6. The method of claim 1, wherein the method is characterized by: In step S4: The scoring point names in the scoring point confirmation results and the preset scoring point name fields in the candidate question type scoring templates are vectorized and encoded in the same way as the intermediate feature layer of the scoring point extraction model. The similarity between the two is calculated, and the maximum similarity between each scoring point and its internal preset scoring point name field is accumulated for each candidate question type scoring template to obtain the template matching score. Among the candidate templates whose template matching score is greater than the template selection threshold, the one with the highest matching score is selected as the question type scoring template that matches the target subjective question. When all template matching scores are less than the template selection threshold, the default question type scoring template corresponding to the question type is selected.

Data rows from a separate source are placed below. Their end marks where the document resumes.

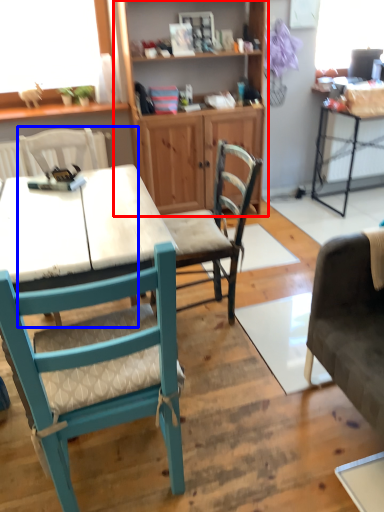
Question: Which object appears farthest to the camera in this image, cabinetry (highlighted by a red box) or chair (highlighted by a blue box)?

Choices:
 (A) cabinetry
 (B) chair

Answer: (A)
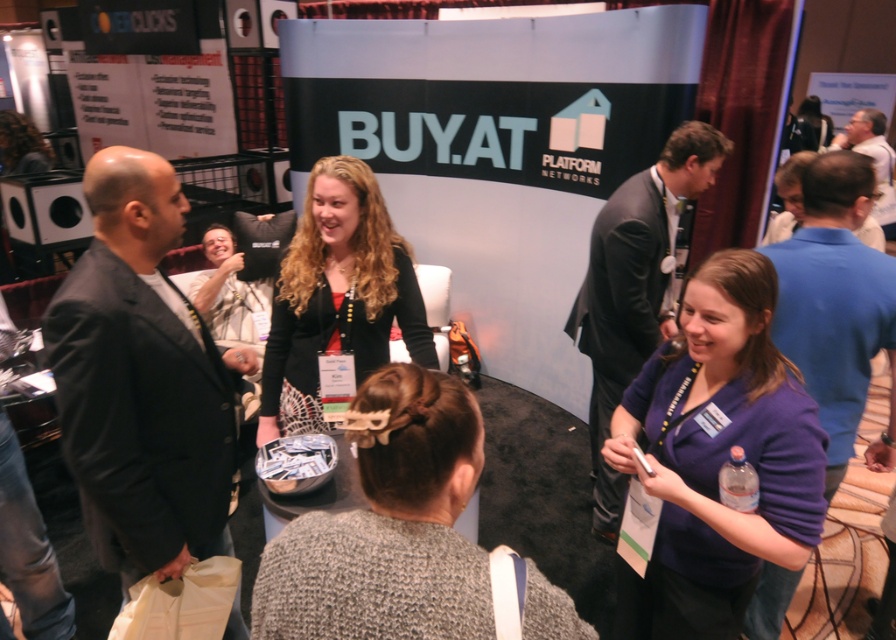
Question: Does dark gray suit at left appear under dark suit at center?

Choices:
 (A) no
 (B) yes

Answer: (B)

Question: Where is purple fabric shirt at lower right located in relation to white shirt at center in the image?

Choices:
 (A) above
 (B) below

Answer: (B)

Question: Considering the relative positions of dark gray suit at left and black matte blazer at center in the image provided, where is dark gray suit at left located with respect to black matte blazer at center?

Choices:
 (A) below
 (B) above

Answer: (A)

Question: Which object is farther from the camera taking this photo?

Choices:
 (A) blue cotton shirt at right
 (B) dark suit at center
 (C) black matte blazer at center
 (D) knitted gray sweater at center

Answer: (B)

Question: Which point is farther from the camera taking this photo?

Choices:
 (A) (x=343, y=221)
 (B) (x=649, y=605)
 (C) (x=651, y=237)
 (D) (x=63, y=369)

Answer: (C)

Question: Which object is farther from the camera taking this photo?

Choices:
 (A) purple fabric shirt at lower right
 (B) knitted gray sweater at center
 (C) dark suit at center
 (D) blue cotton shirt at right

Answer: (C)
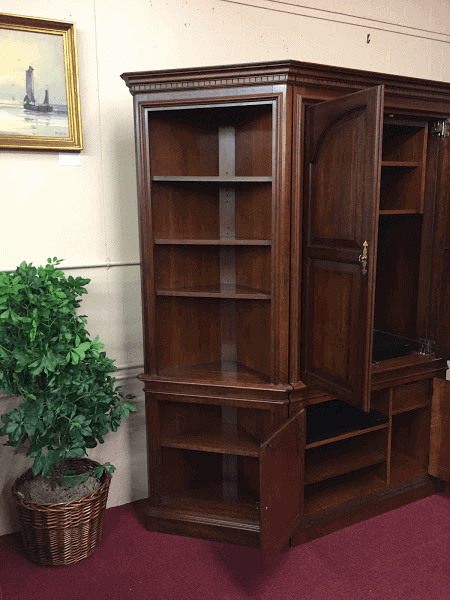
Locate an element on the screen. The image size is (450, 600). wall is located at coordinates (150, 35).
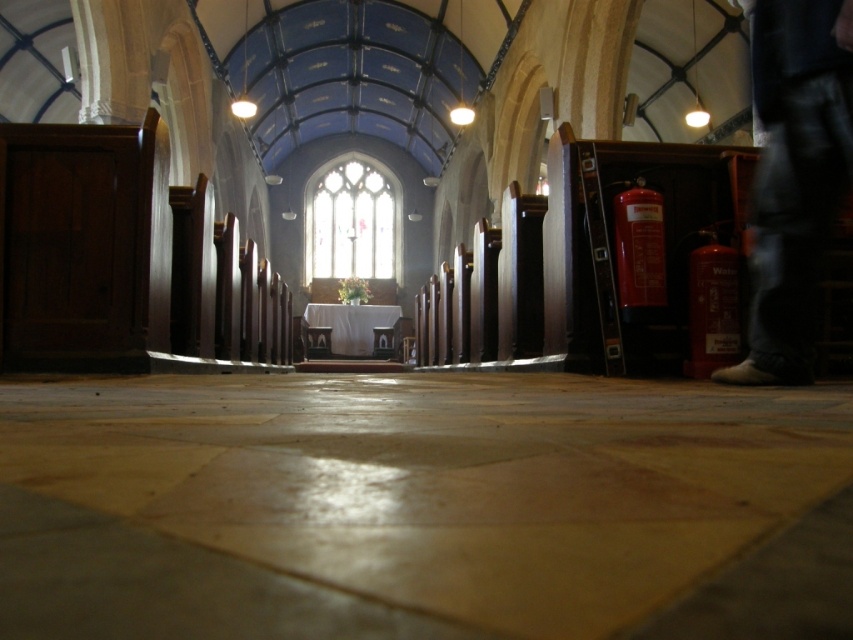
Question: Does smooth stone aisle at center have a lesser width compared to jeans at right?

Choices:
 (A) yes
 (B) no

Answer: (B)

Question: Is smooth stone aisle at center above jeans at right?

Choices:
 (A) yes
 (B) no

Answer: (B)

Question: Among these points, which one is nearest to the camera?

Choices:
 (A) (294, 470)
 (B) (769, 323)

Answer: (A)

Question: Does smooth stone aisle at center lie behind jeans at right?

Choices:
 (A) yes
 (B) no

Answer: (B)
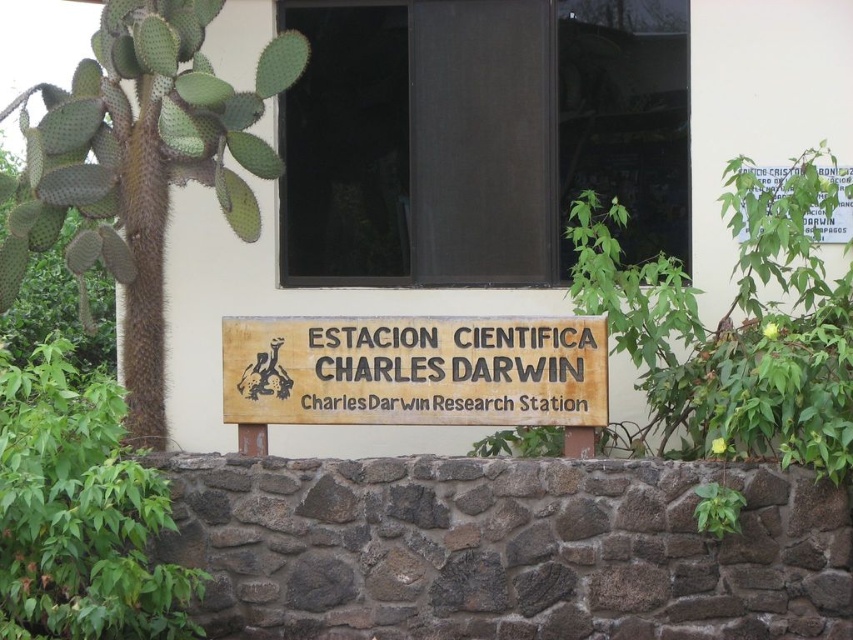
Question: Does green spiny cactus at left appear on the right side of wooden sign at center?

Choices:
 (A) yes
 (B) no

Answer: (B)

Question: Can you confirm if green spiny cactus at left is positioned to the right of white paper sign at upper right?

Choices:
 (A) no
 (B) yes

Answer: (A)

Question: Which point is farther to the camera?

Choices:
 (A) (47, 196)
 (B) (842, 208)
 (C) (363, 394)

Answer: (B)

Question: Which of the following is the farthest from the observer?

Choices:
 (A) (148, 120)
 (B) (785, 193)

Answer: (B)

Question: Can you confirm if green spiny cactus at left is positioned to the right of white paper sign at upper right?

Choices:
 (A) no
 (B) yes

Answer: (A)

Question: Estimate the real-world distances between objects in this image. Which object is closer to the white paper sign at upper right?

7. The method of claim 1, wherein the method further comprises: In step S6, the target score in the score allocation result of the scoring points is matched with the corresponding original text sentence of the same scoring point in the score confirmation result. Rule numbers are configured for each scoring point according to the order of the corresponding original text sentences in the scoring rules text. According to the field structure preset by the subjective question automatic scoring system, the scoring point name is used as the rule identifier, the corresponding original text sentence is used as the scoring basis, the target score is used as the score field, the rule number is used as the execution order field, and the target subjective question number is used as the target subjective question field. An automatic scoring rule set is generated and provided to the subjective question automatic scoring system for calling one rule at a time according to the rule number.